*TEXT SECTION*.
Harri Valpola: Thank you.
Dick Zhang (26m 15s), CEO of Identified Technology:
Audrow Nash: Interviewer: Can you introduce yourself and tell me about your company?
Dick Zhang: My name is Dick Zhang from Identified Technologies. We build and scale drones for commercial data capture. We work with construction and energy industry clients and help deliver data and insights. We get this information either by deploying robots on the ground, or by utilizing commercial planes and helicopters. It’s very expensive, it’s very dangerous and it’s very slow.
We deliver insights by collecting massive scale amounts of data on what has happened in the past, what’s going on now and what’s going to happen in the future, through predictive capabilities.
We collect the data via a three-part system: an autonomous drone, a dock station, that swaps batteries and uploads data, and a client dashboard that can be used to interact with and control the system from the cloud, from anywhere in real time.
We’ve been working with really exciting partners in energy and construction for the last six months. I run the business, look for exposure and develop partner and client relationships.
Audrow Nash: Can you tell me a bit about the demonstration – the drone, the quadcopter – you have on your booth?

*WHAT NEEDS TO BE DONE*.
Reproduce the interview transcript word for word from "We collect the" to "on your booth?".

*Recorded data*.

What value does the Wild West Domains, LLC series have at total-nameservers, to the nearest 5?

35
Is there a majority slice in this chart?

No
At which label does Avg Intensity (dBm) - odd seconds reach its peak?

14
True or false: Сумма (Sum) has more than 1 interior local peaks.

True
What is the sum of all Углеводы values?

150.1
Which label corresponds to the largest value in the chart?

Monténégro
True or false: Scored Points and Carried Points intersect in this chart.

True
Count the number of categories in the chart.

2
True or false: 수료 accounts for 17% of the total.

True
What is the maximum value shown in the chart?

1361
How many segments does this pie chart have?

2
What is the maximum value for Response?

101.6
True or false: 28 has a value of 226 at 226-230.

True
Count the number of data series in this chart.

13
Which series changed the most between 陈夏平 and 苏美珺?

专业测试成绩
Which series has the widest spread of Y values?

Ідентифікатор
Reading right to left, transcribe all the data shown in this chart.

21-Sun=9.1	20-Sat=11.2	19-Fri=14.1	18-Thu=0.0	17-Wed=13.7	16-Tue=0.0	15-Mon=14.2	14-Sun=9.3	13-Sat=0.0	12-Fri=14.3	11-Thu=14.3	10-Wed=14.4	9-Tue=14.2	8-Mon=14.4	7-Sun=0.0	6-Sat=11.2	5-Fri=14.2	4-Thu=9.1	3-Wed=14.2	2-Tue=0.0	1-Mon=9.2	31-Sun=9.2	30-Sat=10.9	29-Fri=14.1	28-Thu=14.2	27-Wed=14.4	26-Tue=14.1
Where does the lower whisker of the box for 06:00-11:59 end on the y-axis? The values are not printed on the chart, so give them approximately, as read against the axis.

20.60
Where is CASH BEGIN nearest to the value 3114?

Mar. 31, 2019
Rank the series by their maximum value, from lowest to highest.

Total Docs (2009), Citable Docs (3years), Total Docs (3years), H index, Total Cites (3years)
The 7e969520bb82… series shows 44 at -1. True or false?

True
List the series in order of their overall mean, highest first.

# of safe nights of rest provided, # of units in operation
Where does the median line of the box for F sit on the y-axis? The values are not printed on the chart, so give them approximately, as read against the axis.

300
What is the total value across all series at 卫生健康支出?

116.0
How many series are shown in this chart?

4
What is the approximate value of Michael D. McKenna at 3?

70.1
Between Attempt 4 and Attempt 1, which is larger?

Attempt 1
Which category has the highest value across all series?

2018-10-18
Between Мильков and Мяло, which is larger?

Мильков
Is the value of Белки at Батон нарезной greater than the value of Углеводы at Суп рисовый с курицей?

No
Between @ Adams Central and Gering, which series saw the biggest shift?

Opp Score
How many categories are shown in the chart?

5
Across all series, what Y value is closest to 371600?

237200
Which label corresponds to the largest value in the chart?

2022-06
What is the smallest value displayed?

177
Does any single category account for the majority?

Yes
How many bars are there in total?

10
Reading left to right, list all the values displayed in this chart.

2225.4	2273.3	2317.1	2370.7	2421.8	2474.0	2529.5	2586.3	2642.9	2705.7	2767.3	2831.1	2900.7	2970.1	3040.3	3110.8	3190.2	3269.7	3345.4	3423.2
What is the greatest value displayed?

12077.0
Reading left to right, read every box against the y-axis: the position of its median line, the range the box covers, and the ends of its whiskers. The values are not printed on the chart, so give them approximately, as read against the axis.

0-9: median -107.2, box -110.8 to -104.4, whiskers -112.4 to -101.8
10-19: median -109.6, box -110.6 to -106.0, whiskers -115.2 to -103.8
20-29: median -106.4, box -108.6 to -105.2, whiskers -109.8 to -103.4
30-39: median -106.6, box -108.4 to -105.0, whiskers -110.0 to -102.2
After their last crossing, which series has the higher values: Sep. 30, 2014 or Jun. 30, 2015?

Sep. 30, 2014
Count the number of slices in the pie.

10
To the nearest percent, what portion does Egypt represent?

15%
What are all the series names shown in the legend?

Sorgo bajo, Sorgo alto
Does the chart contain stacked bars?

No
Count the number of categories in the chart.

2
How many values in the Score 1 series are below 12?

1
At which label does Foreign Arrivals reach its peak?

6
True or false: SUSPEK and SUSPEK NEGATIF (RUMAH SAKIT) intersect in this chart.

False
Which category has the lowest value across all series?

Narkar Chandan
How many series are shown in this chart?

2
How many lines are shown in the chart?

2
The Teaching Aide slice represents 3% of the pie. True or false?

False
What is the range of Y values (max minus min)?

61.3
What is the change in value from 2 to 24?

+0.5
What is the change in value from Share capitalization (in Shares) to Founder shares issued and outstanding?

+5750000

*FINISHED EXERCISE*.
We collect the data via a three-part system: an autonomous drone, a dock station, that swaps batteries and uploads data, and a client dashboard that can be used to interact with and control the system from the cloud, from anywhere in real time.
We’ve been working with really exciting partners in energy and construction for the last six months. I run the business, look for exposure and develop partner and client relationships.
Audrow Nash: Can you tell me a bit about the demonstration – the drone, the quadcopter – you have on your booth?